In the long term the consumer class is gutted. Capital is misallocated due to lack of investment opportunities, financial volatility increases, and the concentration of wealth enables a handful of people to command a vastly outsized influence on government.

For the record, this was the Gilded Age in the USA where we jumped from financial panic to financial panic and the monopolists and .01% literally decided entire elections in back rooms. The same old arguments have been reborn (free market, regulation strangles business, etc).

I'm pretty sure things will continue to get worse before they get better.
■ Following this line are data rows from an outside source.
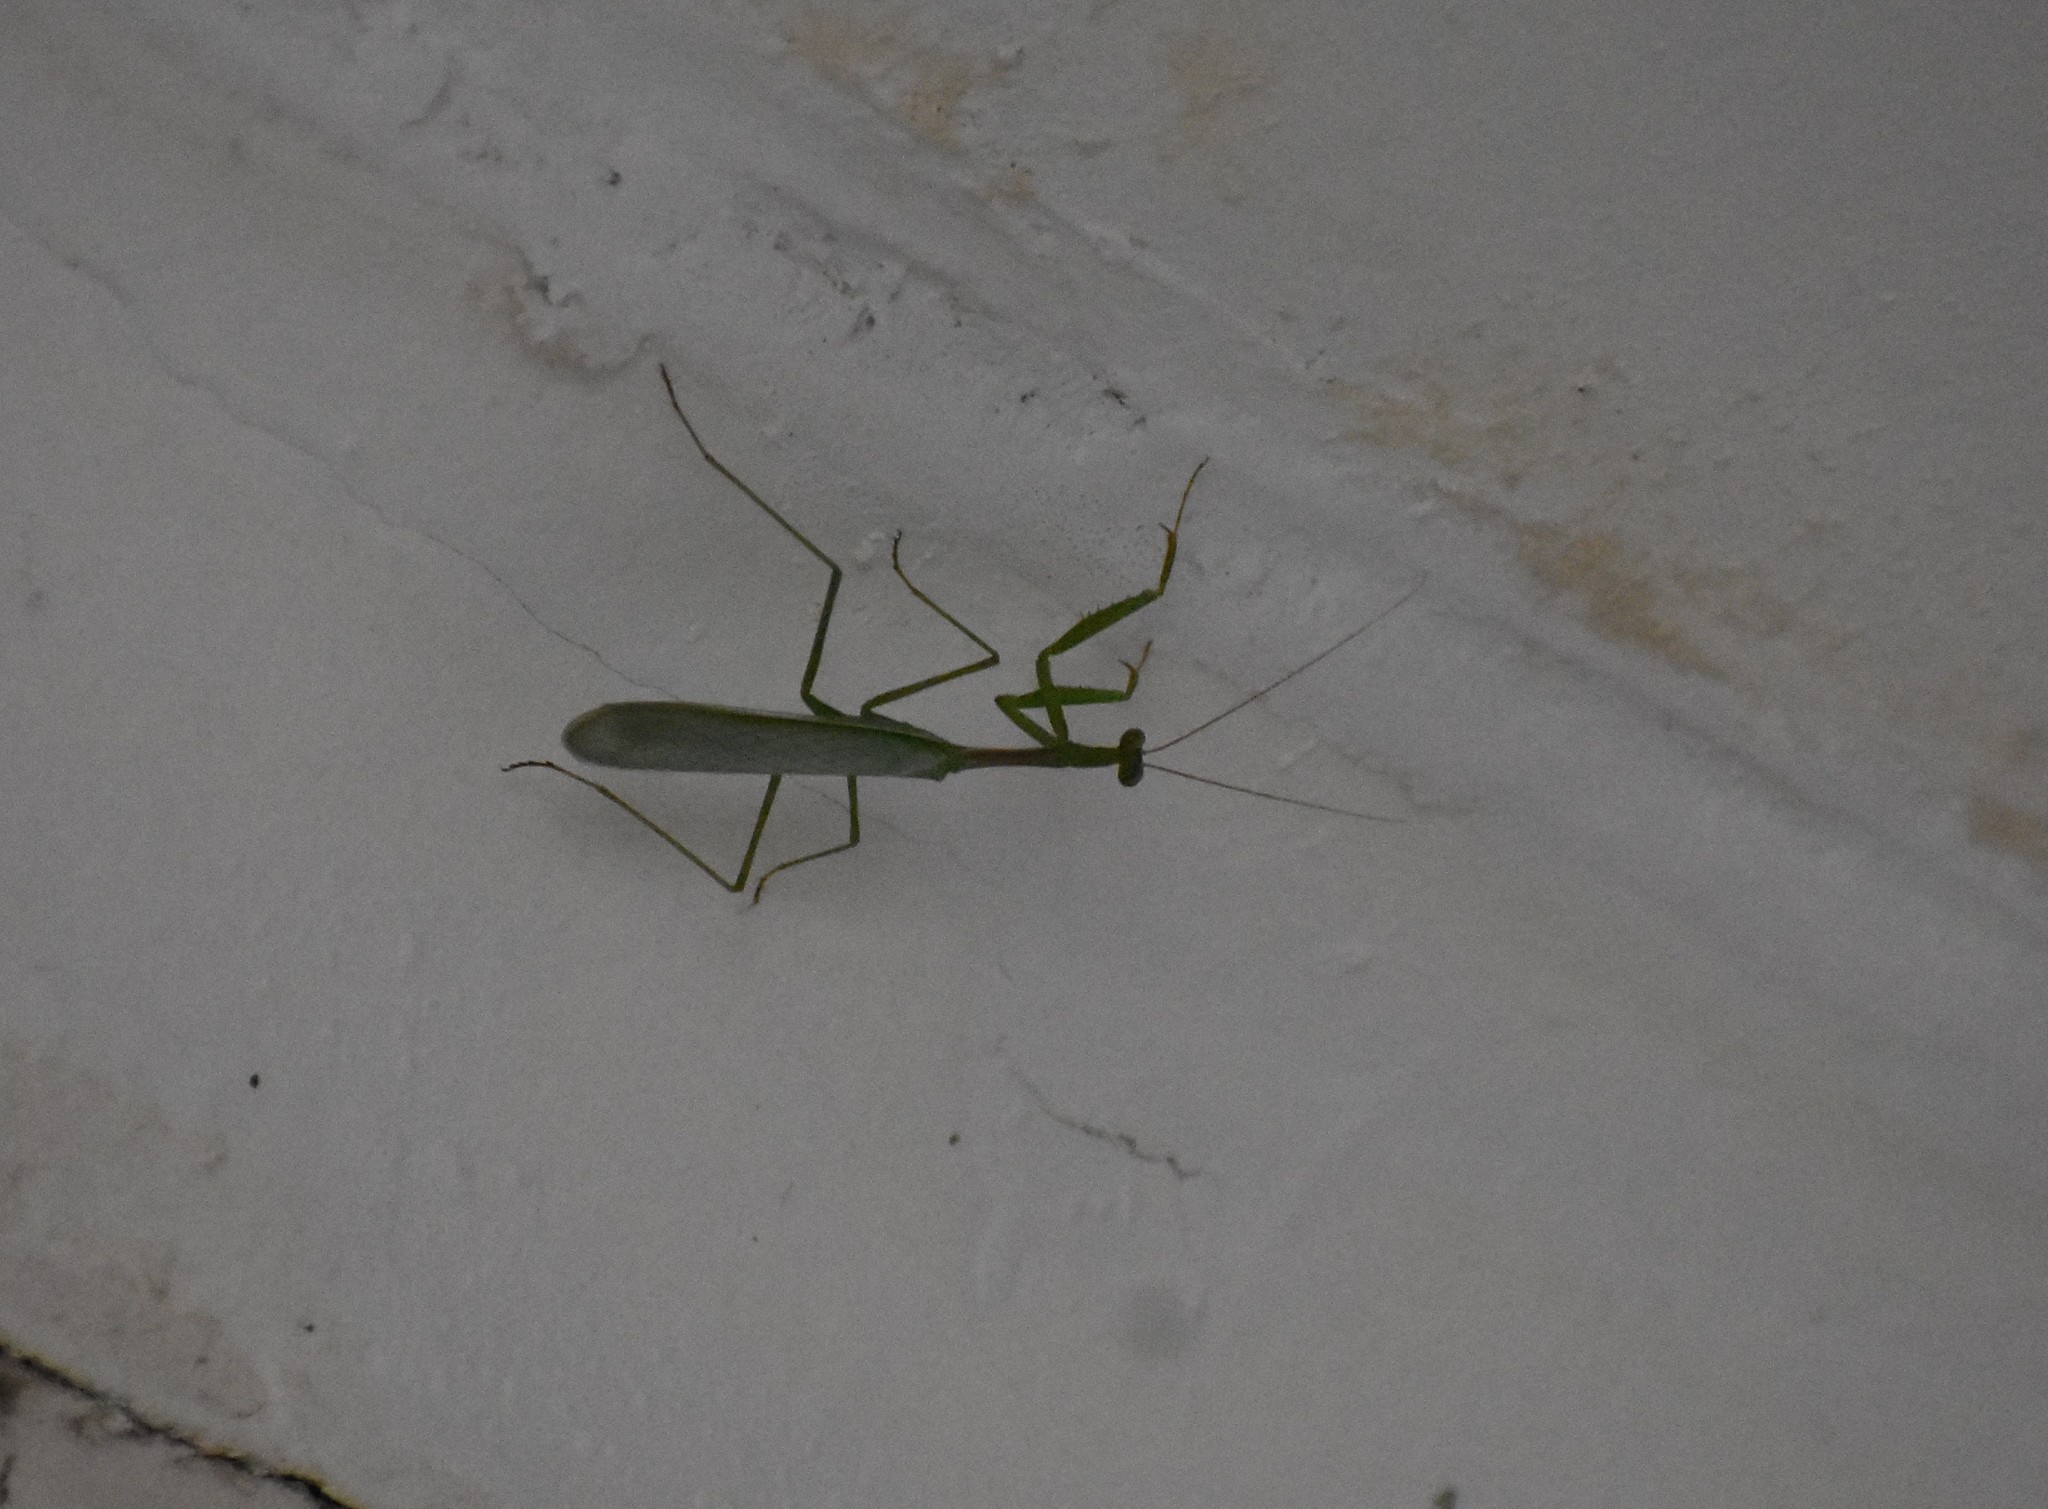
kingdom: Animalia
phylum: Arthropoda
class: Insecta
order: Mantodea
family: Miomantidae
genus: Miomantis
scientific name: Miomantis caffra
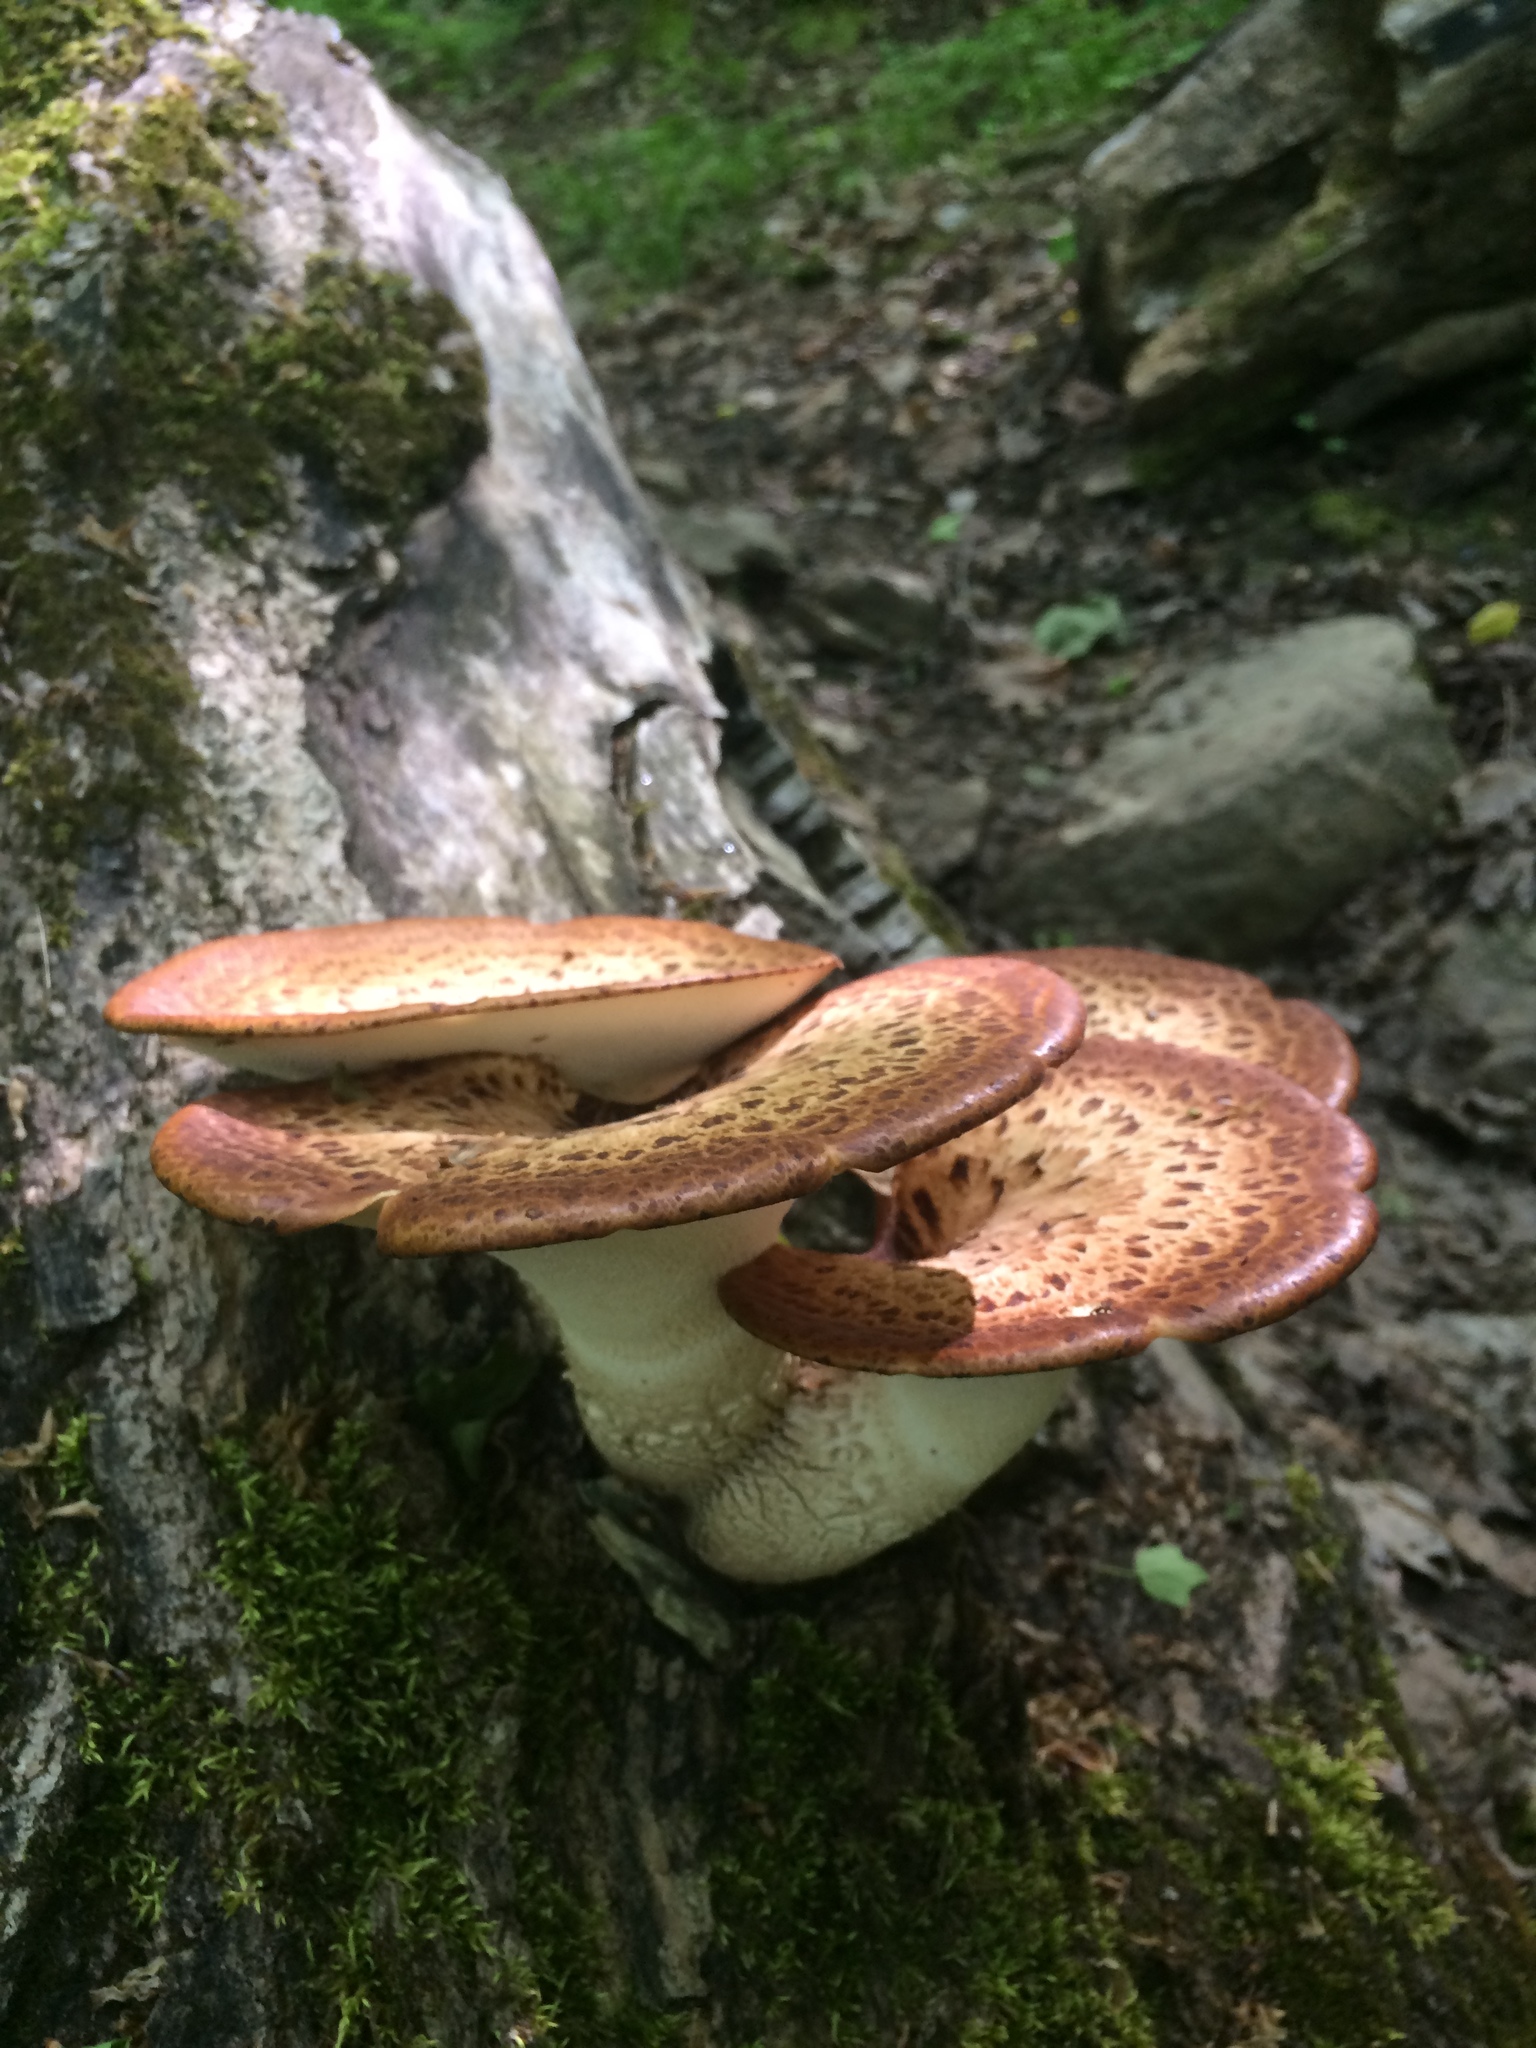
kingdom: Fungi
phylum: Basidiomycota
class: Agaricomycetes
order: Polyporales
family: Polyporaceae
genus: Cerioporus
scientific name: Cerioporus squamosus
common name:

It took the fear of Bolsheviks to force change last time.

Your scenario may be applicable in other cases, but in the particular context of semiconductor industry, it sounds rather silly. Intel isn't a family farm raising chickens, and its competitors aren't exactly hiring subsistence farmers to draw silicon diagrams in a dim factory building 16 hours a day.

E.g., even though I'd be the first to say that Samsung is as corrupt as fuck, its fabs aren't exactly spewing toxic gas into the neighborhood (probably not any more than silicon valley companies did in the 60s), and it still (sadly) remains a choice opportunity for job seekers in Korea.

Also you have to factor in that the existence of a strong consumer class in other countries (those pesky workers in Samsung) allows many American companies to hire more people than they could if they only had the American market.

The British Empire. So it depends on when you look.